Loi Relative à la répression de l’enrichissement illicite
PDF - 1.3 MB
Résumé
La loi n° 56/81, adoptée par l'Assemblée nationale du Sénégal en sa séance du 29 juin 1981, vise à réprimer l'enrichissement illicite des titulaires de mandats publics, fonctions gouvernementales, agents de l'État, dirigeants d'établissements publics, et autres personnes exerçant des fonctions publiques ou bénéficiant de concours financiers publics. Elle introduit un nouvel article 163 bis dans le Code pénal et modifie plusieurs dispositions existantes pour renforcer la lutte contre la corruption et les infractions connexes.
Points clés
- Abrogation et remplacement des articles 30 et 162 du Code pénal pour permettre la confiscation des biens des condamnés pour enrichissement illicite et autres infractions spécifiques.
- Insertion de l'article 163 bis dans le Code pénal, définissant l'enrichissement illicite comme un délit puni d'un emprisonnement de cinq à dix ans et d'une amende égale ou double du montant de l'enrichissement.
- Le délit est constitué si une personne visée ne peut justifier l'origine licite de son patrimoine ou train de vie disproportionné par rapport à ses revenus légaux.
- Modification des articles 161 et 363 du Code pénal pour exempter de poursuites les personnes révélant des faits de corruption avant toute poursuite judiciaire et lever le secret professionnel pour les enquêtes préliminaires.
- Poursuite des complices (tiers ou dirigeants de personnes morales) en cas d'enrichissement illicite réalisé par leur intermédiaire.

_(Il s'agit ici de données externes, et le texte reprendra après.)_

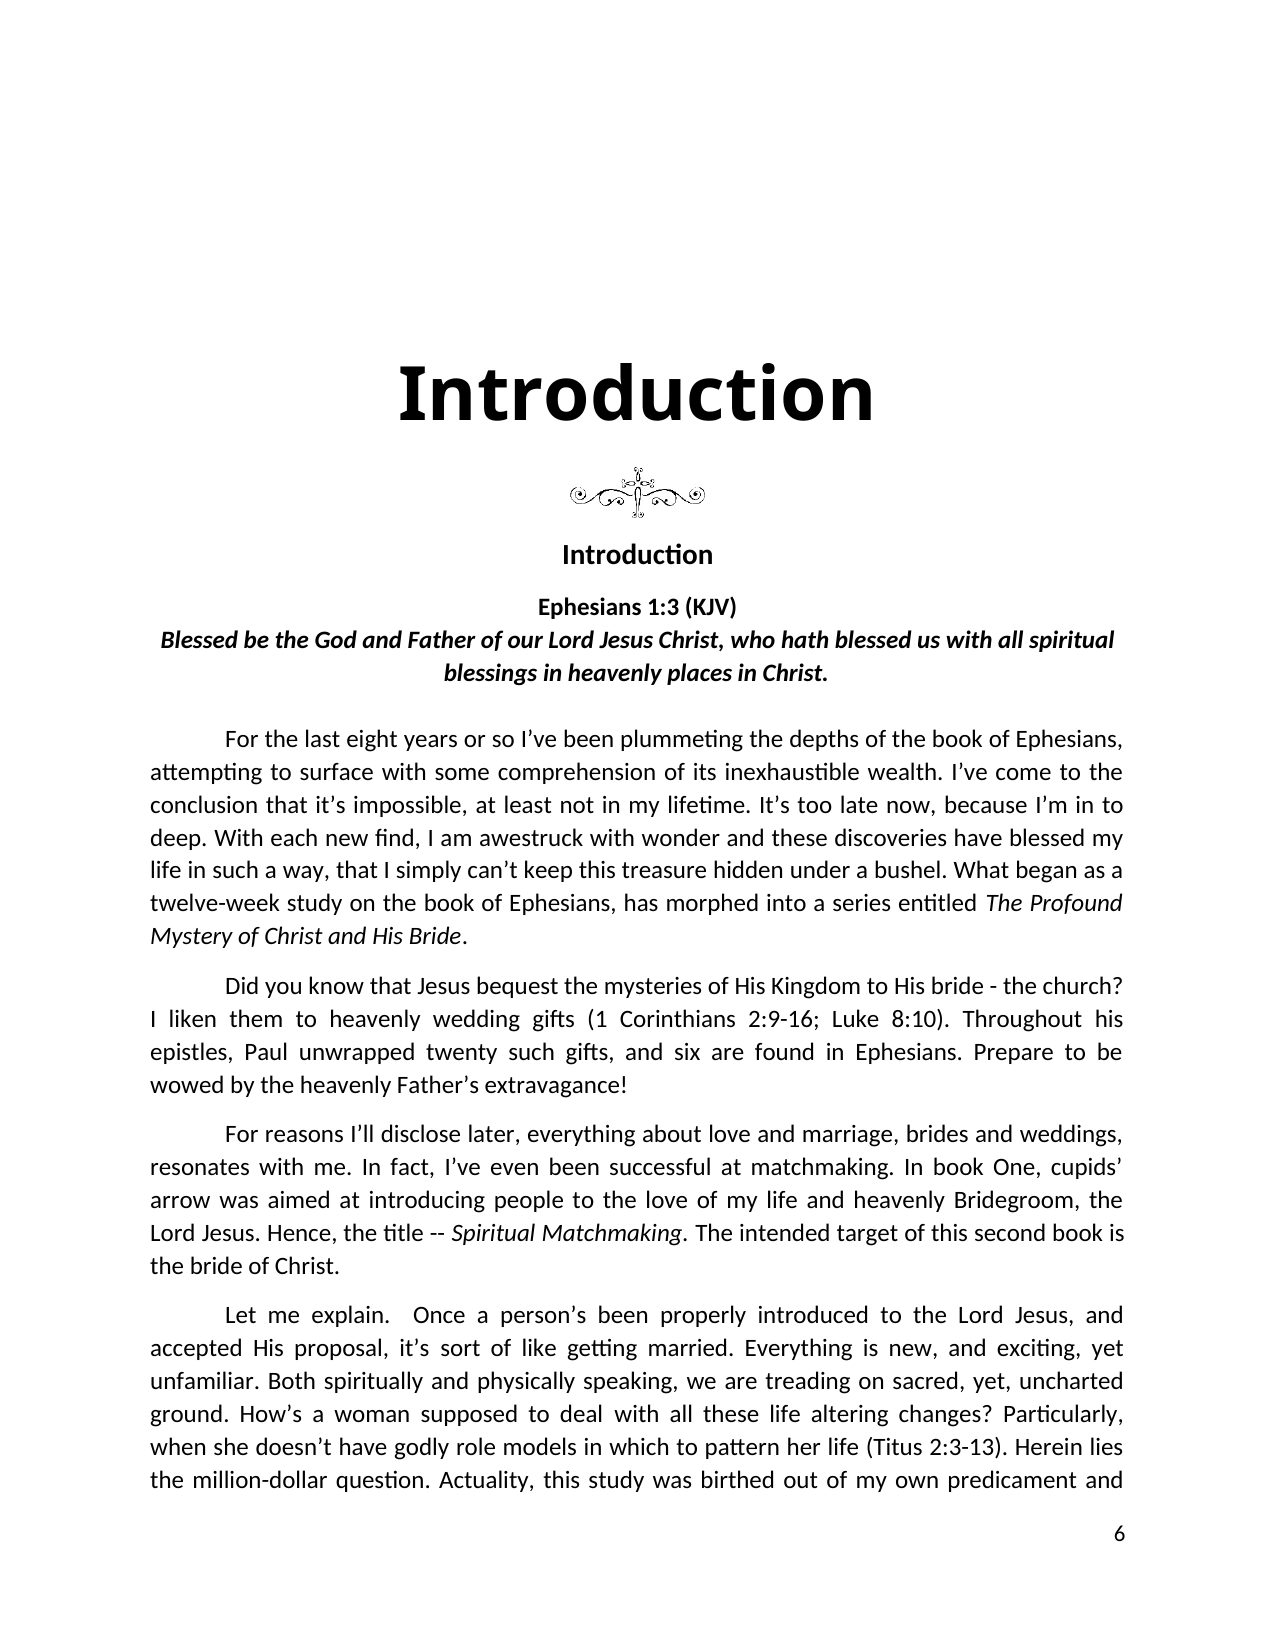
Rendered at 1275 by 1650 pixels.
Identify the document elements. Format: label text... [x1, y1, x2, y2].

text Did you know that His bride -c? I liken them to, and s Prepare to be wowed by the heavenly Father’s extravagance! [150, 970, 1125, 1099]
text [150, 1299, 1125, 1495]
text I’ve come to the that iimpossible, at least not in my lifetime. It’s too late now,because . With each new find, I am awestruck with wonder and theseies havekeep this treasure hidden under a bushel. [150, 723, 1125, 951]
text For reasons I’ll disclose later, e andmarriage, ,In fact, . In book One, cupids’ arrow was aimed atinglove of my life and heavenly Bridegroom, the Lord Jesus. Hence, . The intended target of this second book is the bride of Christ. [150, 1118, 1125, 1281]
picture [570, 467, 705, 518]
text Introduction [150, 340, 1125, 442]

Détails et éléments notables
- Références légales :
- Articles 30, 161, 162, 163 bis et 363 du Code pénal (modifiés ou créés).
- Articles 56, 57, 58, 59, 79, 80, 152, 153, 158, 160, 163 bis du Code pénal (infractions concernées par la confiscation).

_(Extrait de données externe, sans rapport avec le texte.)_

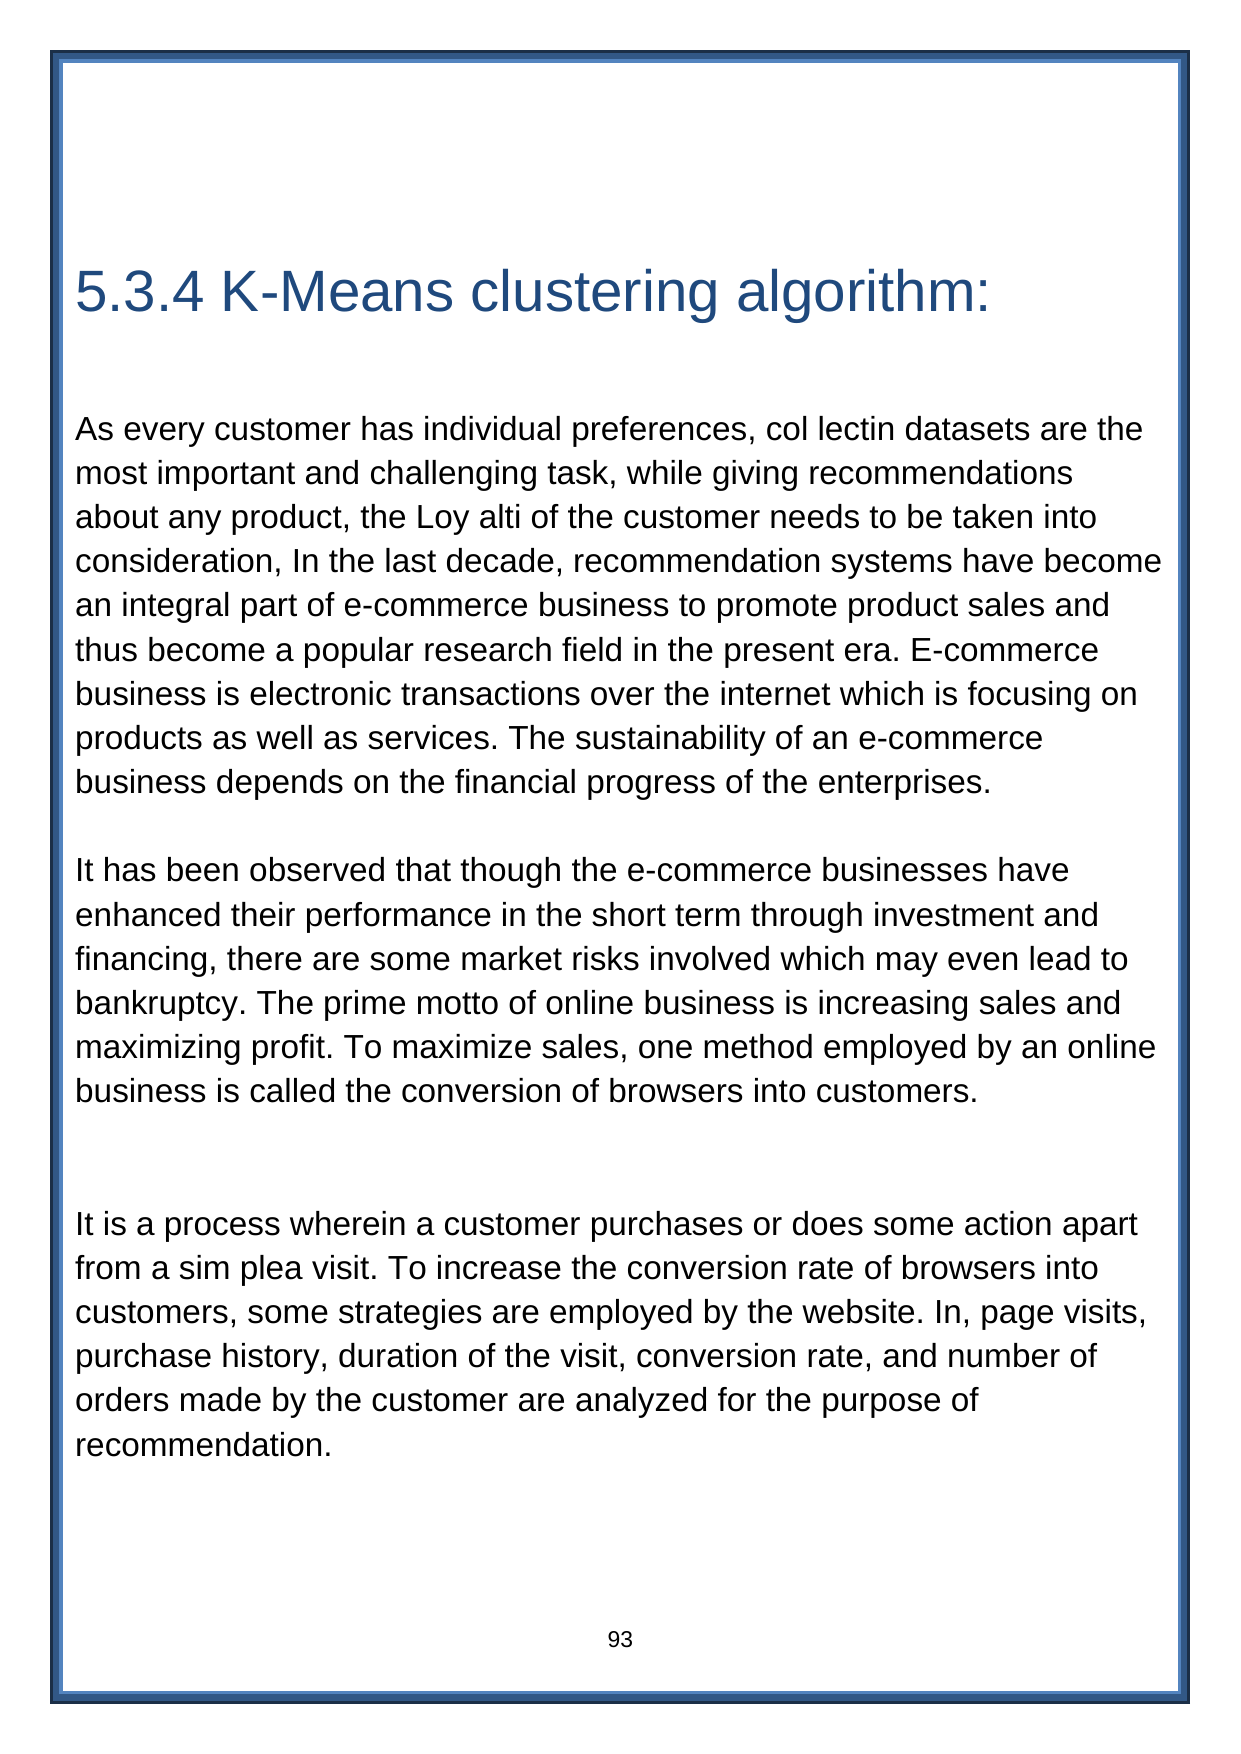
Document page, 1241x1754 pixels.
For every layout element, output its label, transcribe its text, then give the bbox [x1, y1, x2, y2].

text It has been observed that though the e-commerce businesses have enhanced their performance in the short term through investment and financing, there are some market risks involved which may even lead to bankruptcy. The prime motto of online business is increasing sales and maximizing profit. To maximize sales, one method employed by an online business is called the conversion of browsers into customers. [75, 851, 1165, 1110]
text As every customer has individual preferences, col lectin datasets are the most important and challenging task, while giving recommendations about any product, the Loy alti of the customer needs to be taken into consideration, In the last decade, recommendation systems have become an integral part of e-commerce business to promote product sales and thus become a popular research field in the present era. E-commerce business is electronic transactions over the internet which is focusing on products as well as services. The sustainability of an e-commerce business depends on the financial progress of the enterprises. [75, 409, 1165, 801]
text It is a process wherein a customer purchases or does some action apart from a sim plea visit. To increase the conversion rate of browsers into customers, some strategies are employed by the website. In, page visits, purchase history, duration of the visit, conversion rate, and number of orders made by the customer are analyzed for the purpose of recommendation. [75, 1204, 1165, 1463]
subtitle 5.3.4 K-Means clustering algorithm: [75, 255, 1165, 323]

- Articles 32 du Code de procédure pénale et 197 du Code général des impôts (exceptions au secret professionnel).
- Acteurs et institutions concernés :
- Titulaire d'un mandat public électif ou d'une fonction gouvernementale.
- Magistrats, agents civils ou militaires de l'État, dépositaires publics, officiers publics ou ministériels.
- Dirigeants ou agents d'établissements publics, sociétés nationales, sociétés d'économie mixte, organismes privés bénéficiant de concours financiers publics.
- Officiers de police judiciaire et agents de la Direction générale des Impôts et des Domaines.
- Cour de Répression de l'Enrichissement illicite (mentionnée comme future juridiction compétente).
- Procédures et principes :
- Principe de non-rétroactivité des lois pénales (les faits antérieurs à la loi ne sont pas sanctionnés pénalement).
- Preuve de l'origine licite du patrimoine par tout moyen, sauf libéralités.
- Secret professionnel inopposable aux enquêtes préliminaires diligentées par le Procureur spécial près la Cour de Répression de l'Enrichissement illicite.
- Sanctions :
- Emprisonnement de cinq à dix ans.
- Amende au moins égale au montant de l'enrichissement, pouvant être portée au double.
- Confiscation des biens au profit de la Nation ou du Trésor.